Vembu compares students who use artificial intelligence to perform homework, and how some economists view trade and production. “The arguments of economists ‘they give us goods, we give them paper, so it’s wrong’ are very similar to those of students.
Both arguments ignore the cost of missing out on real learning or skills, he said. “The obvious answer is that we lose or never acquire basic skills, they have a hard time learning and when they need them,” he said.

Vembu says economic models cannot capture long-term skills losses.

Vembu says many economic models do not take into account the difficulty of building skills from scratch. “The reason economists don’t appreciate this argument is that their world model does not include ‘may require a generation of hardship’ to acquire basic skills’. It’s wrong to think that everything can win the market when it needs it,” he said.

He said this belief leads to poor decision-making at the policy level and ignores the importance of building skills in society over time.

According to Vembu, the flaws of financial theory

Vembu said that this problem is getting deeper and deeper, and it stems from what he calls the “basic axiom of finance.” He described it as a belief that everything, including human abilities, could give a price when needed. “More in depth, it’s about “the basic axiom of financialism” (my term), assuming we can come up with monetary value for everything (including such core skills).

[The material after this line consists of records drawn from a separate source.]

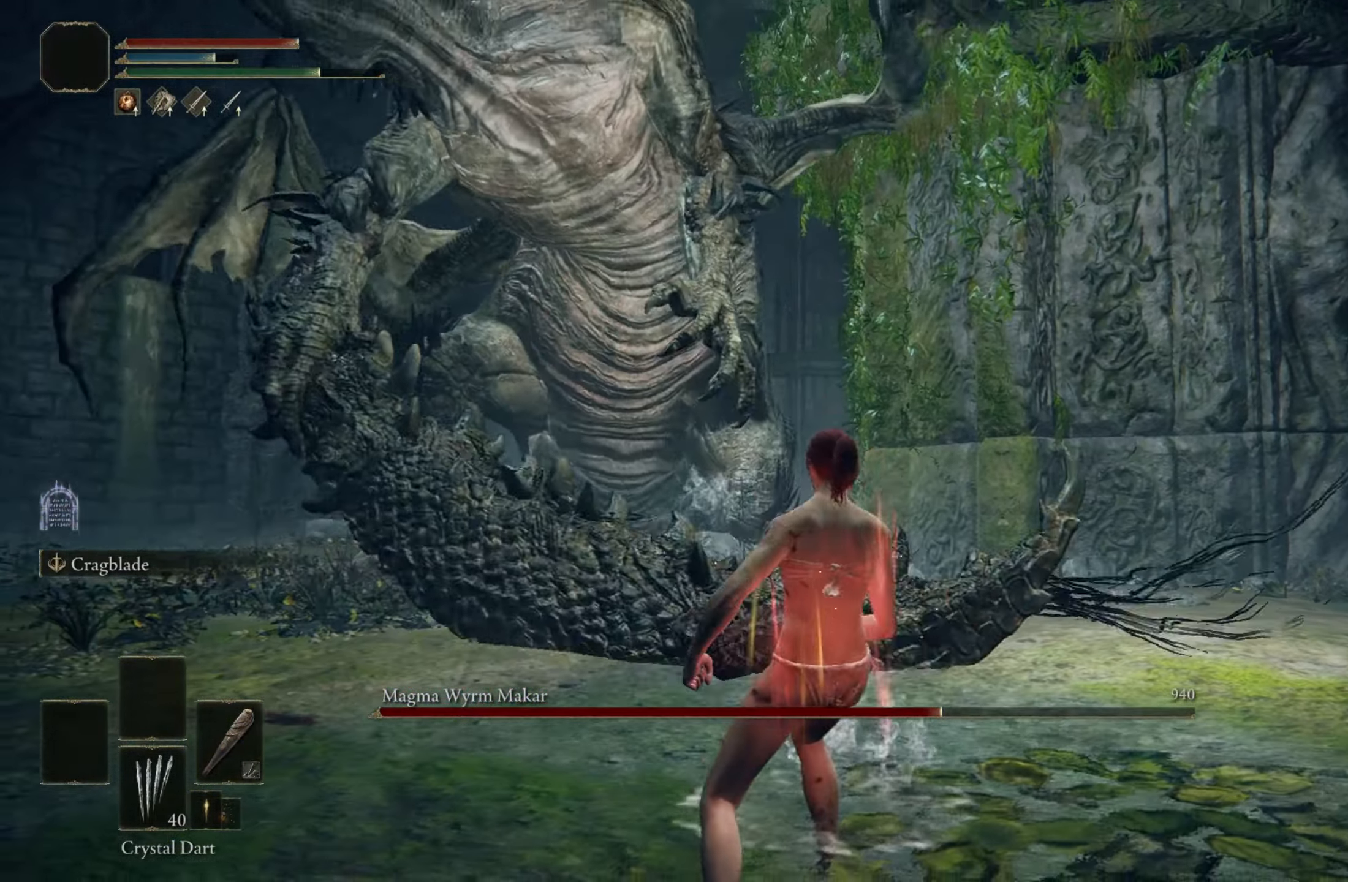
{"keys": ["d", "w"], "mouse": [], "events": [[100, "d", "down"]]}
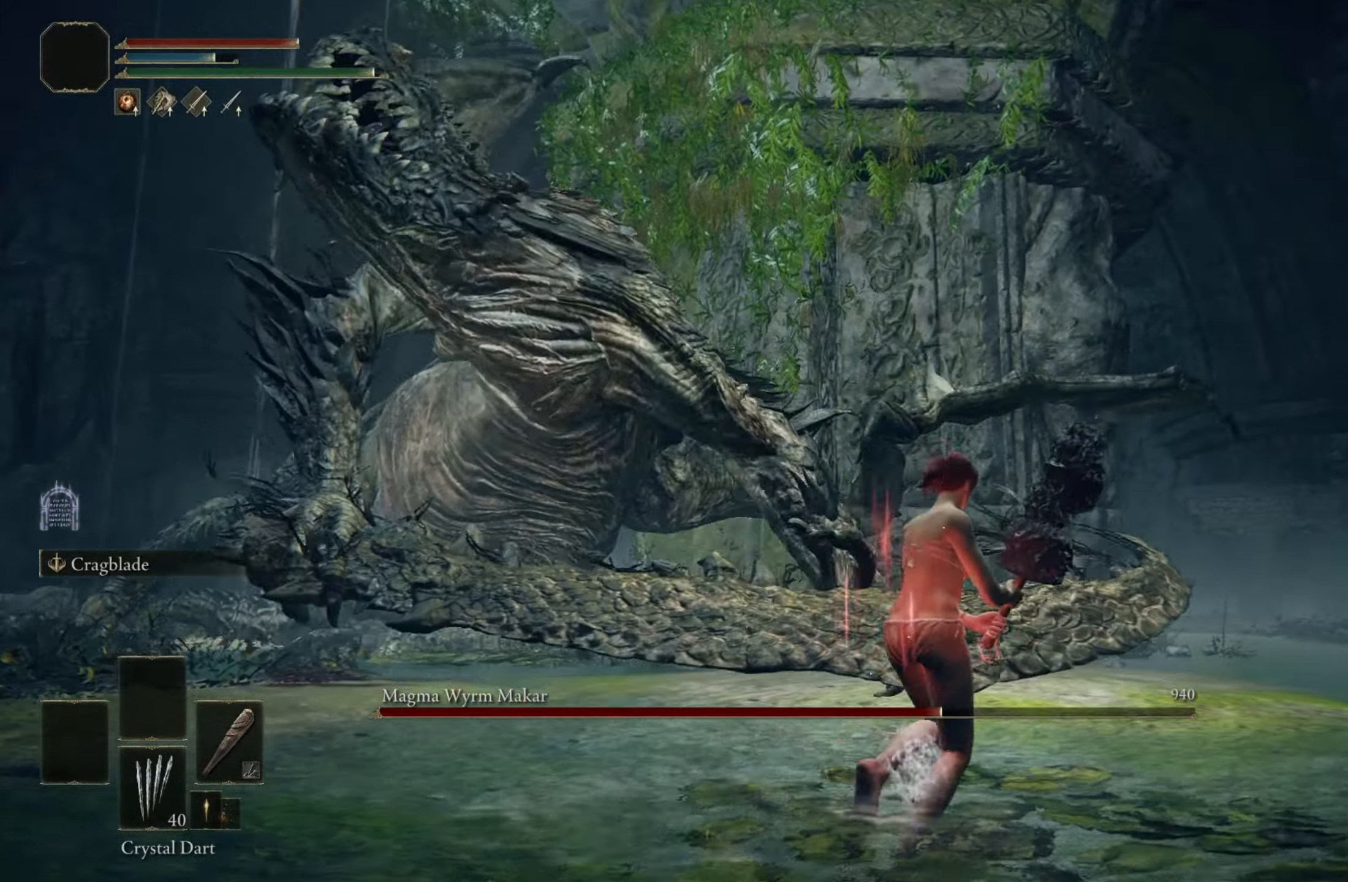
{"keys": ["space", "w"], "mouse": [], "events": [[17, "space", "down"], [67, "d", "up"]]}
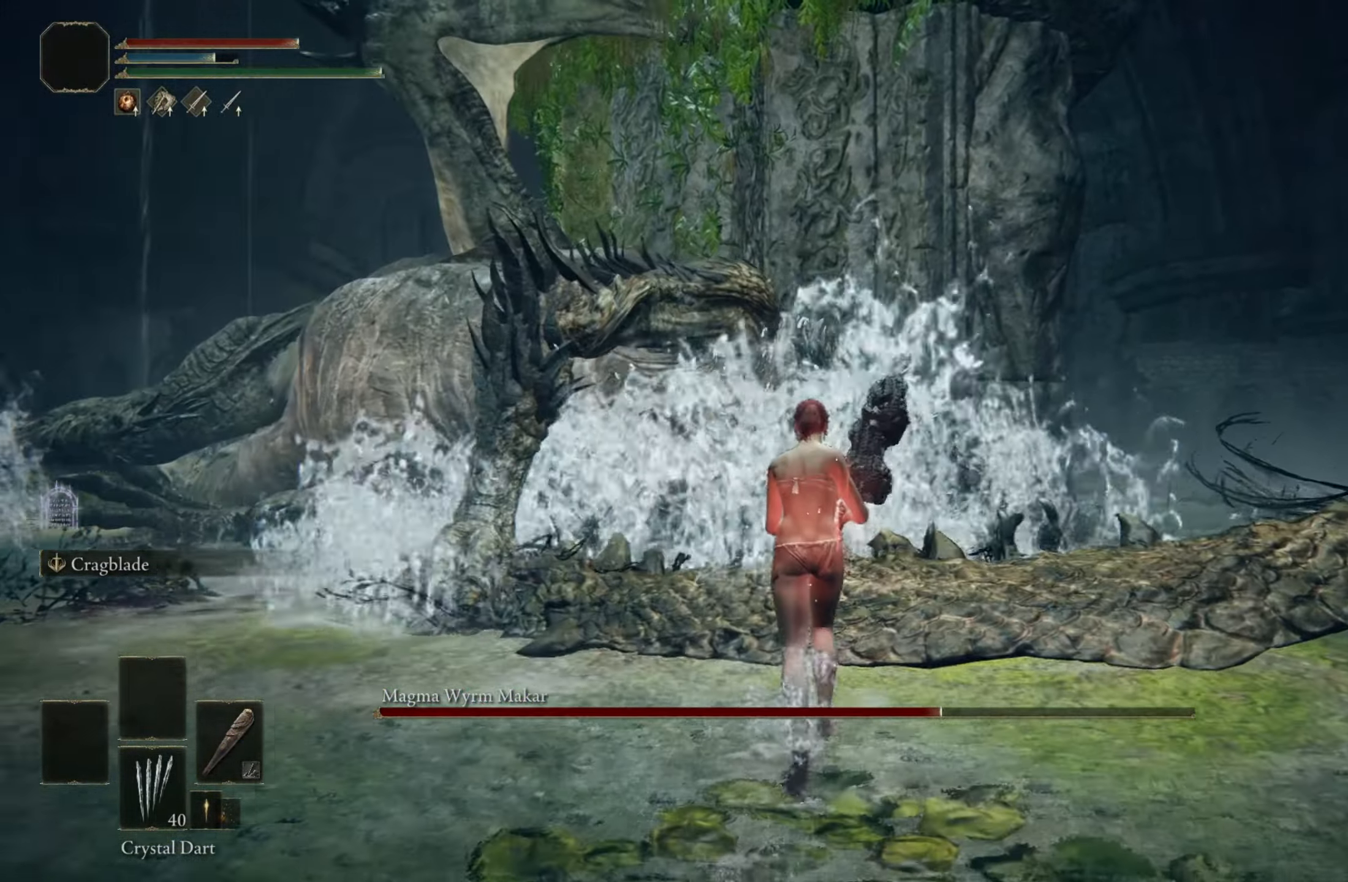
{"keys": ["w"], "mouse": [], "events": [[367, "space", "up"]]}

The axiom is false, which is why there are so many modern economics,” he said.

“Wrong philosophy leads to bad economics”

Vembu ended his position, linking the problem to the core assumptions that drive economic thinking. “When we start with a wrong philosophy, we naturally produce bad economics.”

Vembu and Zoho often focus on local skills development, especially in rural India. His view is that the role of artificial intelligence, automation and globalization in shaping economies is being discussed in the policy and business community.